Amendment to bring clarity to Research and Development tax breaks

An amendment to the provisions in the Income Tax Act which govern incentives for research and development (R&D) in the private sector is likely to add impetus to private investment resulting in the creation of jobs and contributing to national growth. That’s according to a director from a leading Audit Firm, who says that while tax breaks for R&D have been in place for some time, their effectiveness is limited.

“In the present guise, Section 11D of the Income Tax Act gives rise to problems due to the lack of a concrete and precise definition of R&D. This shortcoming is addressed in the draft Taxation Laws Amendment Bill 2011,” she explains.

She says the problems with the extant legislation include unnecessary audit scrutiny of genuine value-add R&D, in terms of which taxpayers who have submitted claims have no way of knowing whether or not these will be approved. “Furthermore, the responsibility for determining eligibility for a refund fell to SARS; however, SARS does not have the technical expertise to evaluate technical R&D claims, while the Department of Science and Technology’s involvement in the approval process is insufficient.”
Additionally, she says there are areas that are unclear, especially with regards to the information and communications technology industry. “There is a need to clarify the industry-activities and related expenditure which are eligible for the allowance,” she notes. “Add to that, the current Section 11D indicates that payment for R&D services undertaken by another organisation unnecessarily gives rise to a claim that the funding mechanism amounts to a recoupment.
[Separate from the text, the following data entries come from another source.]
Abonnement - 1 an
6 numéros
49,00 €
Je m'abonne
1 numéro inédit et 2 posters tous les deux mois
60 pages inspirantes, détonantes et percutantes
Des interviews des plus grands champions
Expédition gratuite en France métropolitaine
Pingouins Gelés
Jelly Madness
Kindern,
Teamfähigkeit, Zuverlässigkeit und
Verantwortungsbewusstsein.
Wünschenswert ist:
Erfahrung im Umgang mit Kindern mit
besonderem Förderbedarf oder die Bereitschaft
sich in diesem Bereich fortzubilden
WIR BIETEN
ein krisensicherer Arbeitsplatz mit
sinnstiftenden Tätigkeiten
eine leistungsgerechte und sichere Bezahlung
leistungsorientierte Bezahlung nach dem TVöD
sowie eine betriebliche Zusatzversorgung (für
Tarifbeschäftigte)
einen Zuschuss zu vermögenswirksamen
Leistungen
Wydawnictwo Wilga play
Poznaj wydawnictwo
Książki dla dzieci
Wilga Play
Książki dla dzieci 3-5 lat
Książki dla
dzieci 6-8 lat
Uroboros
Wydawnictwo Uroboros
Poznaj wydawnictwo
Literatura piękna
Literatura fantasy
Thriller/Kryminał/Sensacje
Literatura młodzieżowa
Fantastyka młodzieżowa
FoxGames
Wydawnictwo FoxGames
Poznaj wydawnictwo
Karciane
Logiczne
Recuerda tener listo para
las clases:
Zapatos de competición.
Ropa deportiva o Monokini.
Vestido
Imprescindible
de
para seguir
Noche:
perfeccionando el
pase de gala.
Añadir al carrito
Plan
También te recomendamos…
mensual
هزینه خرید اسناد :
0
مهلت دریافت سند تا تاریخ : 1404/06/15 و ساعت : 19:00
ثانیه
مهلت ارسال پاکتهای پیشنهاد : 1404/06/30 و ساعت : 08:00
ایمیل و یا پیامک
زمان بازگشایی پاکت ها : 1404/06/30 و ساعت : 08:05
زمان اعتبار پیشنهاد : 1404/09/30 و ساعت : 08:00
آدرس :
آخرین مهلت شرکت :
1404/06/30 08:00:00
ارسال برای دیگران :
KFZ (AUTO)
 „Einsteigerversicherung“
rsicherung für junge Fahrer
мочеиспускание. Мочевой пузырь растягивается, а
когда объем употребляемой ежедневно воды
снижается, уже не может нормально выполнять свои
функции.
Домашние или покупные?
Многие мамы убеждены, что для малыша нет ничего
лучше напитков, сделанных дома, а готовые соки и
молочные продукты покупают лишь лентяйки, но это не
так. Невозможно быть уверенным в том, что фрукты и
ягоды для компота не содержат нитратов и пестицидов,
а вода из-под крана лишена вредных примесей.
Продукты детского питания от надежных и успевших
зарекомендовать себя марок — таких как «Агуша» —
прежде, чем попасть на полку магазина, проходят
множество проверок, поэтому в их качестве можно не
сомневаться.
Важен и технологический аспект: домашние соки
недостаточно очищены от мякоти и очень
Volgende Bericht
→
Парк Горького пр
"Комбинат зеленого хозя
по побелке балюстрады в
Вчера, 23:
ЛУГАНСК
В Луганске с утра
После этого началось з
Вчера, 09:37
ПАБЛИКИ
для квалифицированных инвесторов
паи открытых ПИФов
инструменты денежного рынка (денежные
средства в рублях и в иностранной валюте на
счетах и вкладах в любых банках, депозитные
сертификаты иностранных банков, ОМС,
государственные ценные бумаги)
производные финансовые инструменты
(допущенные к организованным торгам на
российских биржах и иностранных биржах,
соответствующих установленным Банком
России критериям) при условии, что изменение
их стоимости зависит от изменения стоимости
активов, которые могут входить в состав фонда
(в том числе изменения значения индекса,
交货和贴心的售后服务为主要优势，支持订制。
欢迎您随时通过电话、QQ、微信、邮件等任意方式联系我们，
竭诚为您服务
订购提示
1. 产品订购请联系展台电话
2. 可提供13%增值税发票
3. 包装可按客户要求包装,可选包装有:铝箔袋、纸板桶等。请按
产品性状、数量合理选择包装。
Simply put, this makes it uneconomical for an organisation to undertake R&D services on behalf of another.”

She says National Treasury believes these issues necessitate the amendment of the current R&D legislation, a move for which she has praise. “Successful R&D can and does stimulate economies; South Africa has a dire unemployment problem and government has stated that job creation is a central objective. Clarification of this legislation should play a part in stimulating innovation, which in turn can help to add to the economy and the country’s growth.”

The proposed legislation now includes a definition for ‘research and development’ and offers two levels of qualification. If taxpayers are performing R&D they will automatically qualify for a 100% deduction of those direct R&D expenses. A further 50% deduction will apply to additional qualifying activities. These activities will be assessed by an adjudication committee pre-approval process, managed by the Minister of Science and Technology. Qualifying activities include an assessment of the scientific and innovative nature of the research and development; the extent to which the R&D will provide skills development and employment creation in South Africa; and the extent to which the R&D activities will provide synergies with other initiatives or economic activities undertaken within the country.

Notably, she says, the adjudication committee’s role will be to evaluate claims from a technical/innovation and South African development stand point, while the role of SARS will be to evaluate the eligible expenditure.

The National Treasury has indicated that the proposed legislation will be effective on or after 1 April 2012 but before 1 April 2017 and operational for expenses incurred as of 1 January 2012.

The leading Audit Firm will participate in this process as advocates for clarifying and improving legislation on behalf of its clients. “Furthermore, we urge interested parties to lend their voice to the proposed amendments; the goal is to improve the draft legislation for taxpayers, which will also deliver advantages for the country as a whole,” she concludes.